Изменить размер шрифта - +

 Бедного Нбонго, в самом деле до неузнаваемости обглоданного крысами, и ещё несколько пленников, не выдержавших шторма, выволокли на палубу, сняли с них цепи — и боцман с двоими подручными выбросил тела за борт.
 Там во множестве кружили акулы, успевшие привыкнуть к человеческой плоти.
 «Значит, вот она какая, Великая Вода. — Мамба, глубоко вздохнув, прислонилась к фальшборту и стала смотреть на высокую зыбь, катившуюся из-за горизонта. — Воистину могуч ты, дух Земли Сакпата, ибо удерживаешь её, не расплескав…»
 Солнце осыпало алмазами бирюзовые горбы волн. Там и сям, словно паруса смерти, воду резали плавники акул. Дармового угощения хватало не на всех, вокруг сброшенных тел то и дело завязывалась борьба.
 «И ты воистину могуч, ползучий Дан, ибо кусаешь себя за хвост и обвиваешь своим телом Землю, чтобы она не развалилась…» Мамба посмотрела на далёкий горизонт, прищурилась, ослеплённая отражением солнца, и вдруг услышала, как поблизости затянули песню.
 Это была грозная Песня смерти, но в первый миг Мамба обратила внимание совсем на другое.
 Она сразу узнала голос. Тот, давешний, из трюма.
 И обернулась, охваченная внезапным волнением.
 Обладатель голоса оказался именно таким, как успело ей нарисовать воображение. Громадный, широкоплечий, могучий, как носорог, он высоко вздёргивал колени, становясь неуловимо похожим то на охотящегося леопарда, то на разгневанного льва, делал зверские гримасы и грозил воображаемым копьём предводителю белых людей, сидевшему на корме.
 Зловеще бренчала цепь, сверкали ненавистью глаза, песня казалась ассегаем, нацеленным в сердце врага… А тот знай себе улыбался, спокойно попыхивал трубкой и этак ободряюще кивал, разве только не аплодируя, — давай, мол, давай.

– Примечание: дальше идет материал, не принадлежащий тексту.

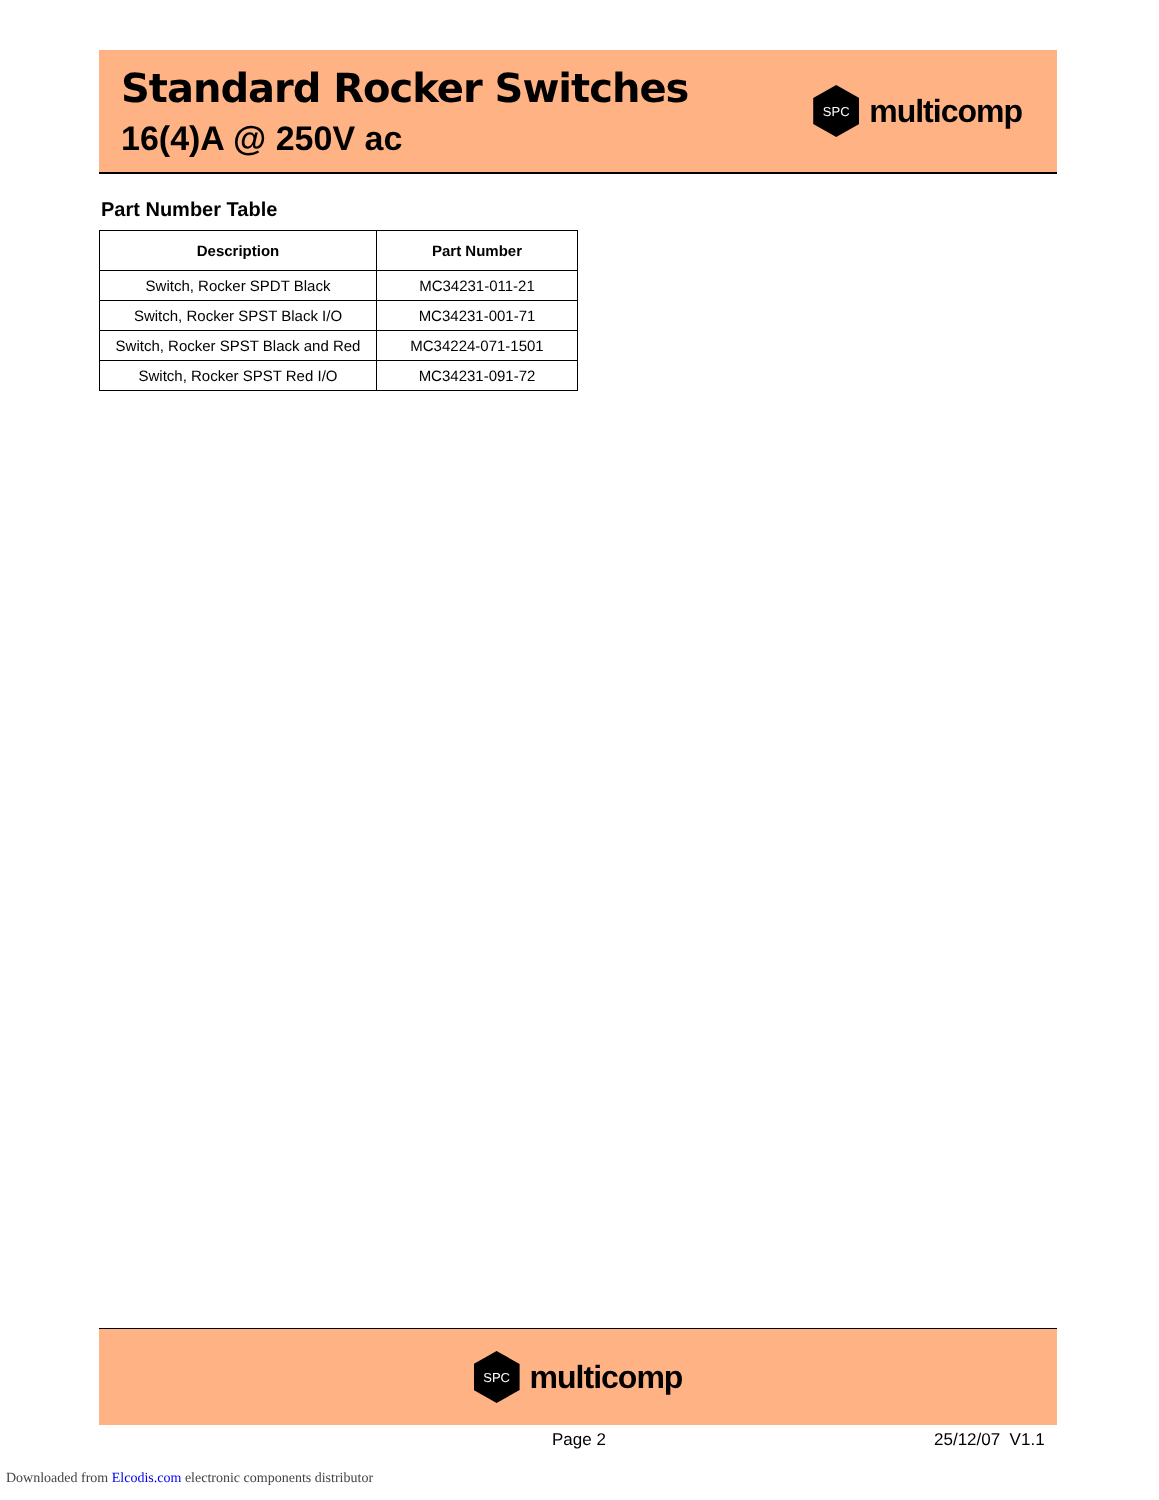Standard Rocker Switches
16(4)A @ 250V ac
SPC
multicomp
Part Number Table
| Description | Part Number |
| --- | --- |
| Switch, Rocker SPDT Black | MC34231-011-21 |
| Switch, Rocker SPST Black I/O | MC34231-001-71 |
| Switch, Rocker SPST Black and Red | MC34224-071-1501 |
| Switch, Rocker SPST Red I/O | MC34231-091-72 |
SPC
multicomp
Page 2 25/12/07 V1.1
Downloaded from Elcodis.com electronic components distributor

 Это был капитан брига Гастон Леру, опытный моряк, снискавший, впрочем, репутацию отъявленного негодяя. Он начинал свою карьеру как самый обычный контрабандист, затем ходил капитаном на капере[56] и вот теперь, окончательно уверившись, что деньги не пахнут, занимался торговлей «чёрным деревом».
 Кое-кому в этом деле удавалось разбогатеть с одного рейса, но Леру предпочитал действовать медленно, но верно, и для него это плавание было уже пятнадцатым. Если всё пойдёт хорошо, оно станет последним. Пусть чернокожий поёт и сверкает глазами — Леру уже прикидывал, сколько можно будет за него выручить. Чтобы накопленного в самом деле хватило и на домик с яблоневым садом в родной Нормандии, и на удачную женитьбу, и на лавку, где они с женой станут продавать сидр… На всю эту пресную, как галета, но такую спокойную оседлую жизнь…
 Правда, вначале нужно было ещё доплыть до островов Вест-Индии. Продать там часть «живого шоколада», заполнить трюмы сахаром и патокой и только потом лечь на курс к берегам Америки. А до тех пор — ни на миг не забывать об английских крейсерах, чёрт бы их трижды драл!
 Пока всё шло лучше некуда. Шторм миновал, патрули не появлялись, а черномазый был хорош, ох хорош… И он, и вон та голая баба, словно выточенная из чёрного дерева… И плевать Гастону Леру на очень скверную славу, повсюду сопутствовавшую ему в Котдаржане[57], — больше, Бог даст, он туда не вернётся.
 Да, хитёр, умён, расчётлив был Гастон Леру, он всё делал основательно, вдумчиво — и никогда не пытался откусить больше, чем мог прожевать. Не в пример другим капитанам, которые набивали негров в твиндек[58] как сельдей в бочку, отчего половина дохла по пути, — Леру, видит Бог, черномазых особо не прессовал, сносно кормил и даже выпускал размять ноги. Зато и продавал свой груз вдвое дороже, чем те, кто довозил едва живые скелеты…
 Негр тем временем завершил Песню и, бросив в сторону Леру последний презрительный взгляд, с гордым видом застыл около борта.